Record set Start Marker

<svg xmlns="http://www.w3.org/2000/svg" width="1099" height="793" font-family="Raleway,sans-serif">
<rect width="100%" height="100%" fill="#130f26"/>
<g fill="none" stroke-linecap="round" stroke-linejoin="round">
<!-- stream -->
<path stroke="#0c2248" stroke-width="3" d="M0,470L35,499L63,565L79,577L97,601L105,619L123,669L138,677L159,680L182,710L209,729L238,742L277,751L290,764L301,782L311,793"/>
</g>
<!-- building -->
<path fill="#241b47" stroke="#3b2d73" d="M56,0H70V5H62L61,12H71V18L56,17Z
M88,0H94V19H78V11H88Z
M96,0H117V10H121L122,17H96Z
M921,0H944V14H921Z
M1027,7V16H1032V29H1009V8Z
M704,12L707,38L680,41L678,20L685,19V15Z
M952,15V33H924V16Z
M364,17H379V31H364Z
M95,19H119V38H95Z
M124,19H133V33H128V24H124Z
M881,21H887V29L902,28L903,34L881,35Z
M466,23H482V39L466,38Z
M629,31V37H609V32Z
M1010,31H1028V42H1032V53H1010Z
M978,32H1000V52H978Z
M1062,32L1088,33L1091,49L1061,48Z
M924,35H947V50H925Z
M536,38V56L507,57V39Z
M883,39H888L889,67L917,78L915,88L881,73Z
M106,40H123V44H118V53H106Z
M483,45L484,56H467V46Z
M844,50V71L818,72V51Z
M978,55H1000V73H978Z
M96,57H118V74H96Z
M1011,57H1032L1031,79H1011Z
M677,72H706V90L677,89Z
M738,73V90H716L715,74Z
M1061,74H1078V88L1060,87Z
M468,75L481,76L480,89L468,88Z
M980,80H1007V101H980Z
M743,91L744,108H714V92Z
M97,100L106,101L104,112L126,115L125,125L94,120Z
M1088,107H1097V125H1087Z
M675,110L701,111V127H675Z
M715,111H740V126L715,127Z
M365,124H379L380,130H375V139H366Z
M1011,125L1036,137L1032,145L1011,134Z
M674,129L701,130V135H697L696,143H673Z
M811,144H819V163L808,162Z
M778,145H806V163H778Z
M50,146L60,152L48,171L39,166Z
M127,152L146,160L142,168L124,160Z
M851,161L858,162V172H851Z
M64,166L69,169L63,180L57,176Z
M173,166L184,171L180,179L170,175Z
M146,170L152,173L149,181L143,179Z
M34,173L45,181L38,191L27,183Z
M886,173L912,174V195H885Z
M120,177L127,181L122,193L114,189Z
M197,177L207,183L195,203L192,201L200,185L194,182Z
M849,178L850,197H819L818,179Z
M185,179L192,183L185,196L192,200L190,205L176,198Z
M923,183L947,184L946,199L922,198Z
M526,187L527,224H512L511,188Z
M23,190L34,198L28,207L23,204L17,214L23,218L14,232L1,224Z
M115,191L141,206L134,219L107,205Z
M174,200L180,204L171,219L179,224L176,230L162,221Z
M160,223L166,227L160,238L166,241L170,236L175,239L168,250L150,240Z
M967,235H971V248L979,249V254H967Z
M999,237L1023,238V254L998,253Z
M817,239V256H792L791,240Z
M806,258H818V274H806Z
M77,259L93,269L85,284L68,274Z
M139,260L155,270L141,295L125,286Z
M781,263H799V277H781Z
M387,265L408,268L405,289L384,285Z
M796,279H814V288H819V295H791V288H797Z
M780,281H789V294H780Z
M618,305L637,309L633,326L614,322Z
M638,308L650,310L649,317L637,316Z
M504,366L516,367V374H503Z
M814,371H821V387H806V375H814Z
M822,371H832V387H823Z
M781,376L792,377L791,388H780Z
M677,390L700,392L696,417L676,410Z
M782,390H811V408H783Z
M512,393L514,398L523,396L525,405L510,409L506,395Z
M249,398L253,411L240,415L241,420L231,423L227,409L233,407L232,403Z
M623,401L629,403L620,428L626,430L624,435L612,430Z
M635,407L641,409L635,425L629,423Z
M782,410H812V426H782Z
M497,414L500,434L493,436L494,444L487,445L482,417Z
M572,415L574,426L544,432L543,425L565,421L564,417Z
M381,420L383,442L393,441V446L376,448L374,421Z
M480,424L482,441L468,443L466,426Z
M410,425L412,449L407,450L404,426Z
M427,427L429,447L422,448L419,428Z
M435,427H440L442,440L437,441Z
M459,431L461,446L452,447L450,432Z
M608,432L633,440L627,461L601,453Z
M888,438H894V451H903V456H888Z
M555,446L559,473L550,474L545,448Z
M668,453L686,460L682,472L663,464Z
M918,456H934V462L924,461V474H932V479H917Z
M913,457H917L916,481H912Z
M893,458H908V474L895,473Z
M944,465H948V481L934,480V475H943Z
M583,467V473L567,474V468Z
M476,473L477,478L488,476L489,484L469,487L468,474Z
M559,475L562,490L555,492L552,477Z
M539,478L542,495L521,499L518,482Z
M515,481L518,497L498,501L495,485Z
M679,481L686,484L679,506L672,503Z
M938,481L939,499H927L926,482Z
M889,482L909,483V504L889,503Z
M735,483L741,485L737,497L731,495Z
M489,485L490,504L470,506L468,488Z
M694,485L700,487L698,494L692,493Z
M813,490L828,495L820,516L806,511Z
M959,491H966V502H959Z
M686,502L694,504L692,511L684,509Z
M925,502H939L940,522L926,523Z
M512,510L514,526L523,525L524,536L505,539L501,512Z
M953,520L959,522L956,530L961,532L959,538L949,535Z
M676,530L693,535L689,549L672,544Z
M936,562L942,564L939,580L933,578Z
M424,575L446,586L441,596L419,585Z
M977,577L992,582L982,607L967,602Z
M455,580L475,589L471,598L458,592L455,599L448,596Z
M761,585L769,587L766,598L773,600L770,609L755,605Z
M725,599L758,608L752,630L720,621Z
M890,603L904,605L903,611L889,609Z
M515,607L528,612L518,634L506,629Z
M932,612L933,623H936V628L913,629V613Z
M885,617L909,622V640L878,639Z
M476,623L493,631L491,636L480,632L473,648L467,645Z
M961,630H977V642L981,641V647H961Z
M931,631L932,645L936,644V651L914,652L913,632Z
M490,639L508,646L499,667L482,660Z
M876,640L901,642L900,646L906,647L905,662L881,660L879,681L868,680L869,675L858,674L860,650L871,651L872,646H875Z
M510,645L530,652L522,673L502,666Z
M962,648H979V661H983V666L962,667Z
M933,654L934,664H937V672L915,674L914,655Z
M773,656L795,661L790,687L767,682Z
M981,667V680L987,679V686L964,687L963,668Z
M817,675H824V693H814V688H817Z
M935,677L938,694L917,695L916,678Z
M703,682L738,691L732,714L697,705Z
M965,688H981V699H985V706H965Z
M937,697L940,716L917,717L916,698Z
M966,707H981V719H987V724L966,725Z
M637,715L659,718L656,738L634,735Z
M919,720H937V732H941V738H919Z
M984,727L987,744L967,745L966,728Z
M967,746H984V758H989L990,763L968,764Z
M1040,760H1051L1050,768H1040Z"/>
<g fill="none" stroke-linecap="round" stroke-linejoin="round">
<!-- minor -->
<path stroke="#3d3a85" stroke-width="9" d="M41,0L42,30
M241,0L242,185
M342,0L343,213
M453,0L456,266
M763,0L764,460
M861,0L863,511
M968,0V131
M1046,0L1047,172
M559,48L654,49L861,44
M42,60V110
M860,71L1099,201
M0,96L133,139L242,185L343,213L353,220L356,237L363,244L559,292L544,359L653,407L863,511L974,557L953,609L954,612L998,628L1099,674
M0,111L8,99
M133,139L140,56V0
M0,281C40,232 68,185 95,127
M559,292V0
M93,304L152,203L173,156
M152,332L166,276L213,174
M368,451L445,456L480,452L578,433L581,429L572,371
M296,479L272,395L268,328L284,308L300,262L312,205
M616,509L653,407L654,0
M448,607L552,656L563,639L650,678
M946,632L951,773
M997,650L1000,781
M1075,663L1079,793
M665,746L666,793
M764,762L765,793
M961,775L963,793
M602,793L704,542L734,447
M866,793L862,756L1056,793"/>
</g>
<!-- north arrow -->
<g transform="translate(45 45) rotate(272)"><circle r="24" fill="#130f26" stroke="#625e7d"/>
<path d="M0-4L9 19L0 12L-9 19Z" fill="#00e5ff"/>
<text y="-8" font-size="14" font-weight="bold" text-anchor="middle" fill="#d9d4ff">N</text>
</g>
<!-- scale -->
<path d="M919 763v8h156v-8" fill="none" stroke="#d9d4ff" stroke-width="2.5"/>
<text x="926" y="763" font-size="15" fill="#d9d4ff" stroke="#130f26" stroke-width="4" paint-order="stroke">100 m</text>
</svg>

Record set End Marker

What is expected:
Could you print exactly the lines from the one containing "M152,332L166,276L213,174" through the last line of the records above?

Solution to the problem:
M152,332L166,276L213,174
M368,451L445,456L480,452L578,433L581,429L572,371
M296,479L272,395L268,328L284,308L300,262L312,205
M616,509L653,407L654,0
M448,607L552,656L563,639L650,678
M946,632L951,773
M997,650L1000,781
M1075,663L1079,793
M665,746L666,793
M764,762L765,793
M961,775L963,793
M602,793L704,542L734,447
M866,793L862,756L1056,793"/>
</g>
<!-- north arrow -->
<g transform="translate(45 45) rotate(272)"><circle r="24" fill="#130f26" stroke="#625e7d"/>
<path d="M0-4L9 19L0 12L-9 19Z" fill="#00e5ff"/>
<text y="-8" font-size="14" font-weight="bold" text-anchor="middle" fill="#d9d4ff">N</text>
</g>
<!-- scale -->
<path d="M919 763v8h156v-8" fill="none" stroke="#d9d4ff" stroke-width="2.5"/>
<text x="926" y="763" font-size="15" fill="#d9d4ff" stroke="#130f26" stroke-width="4" paint-order="stroke">100 m</text>
</svg>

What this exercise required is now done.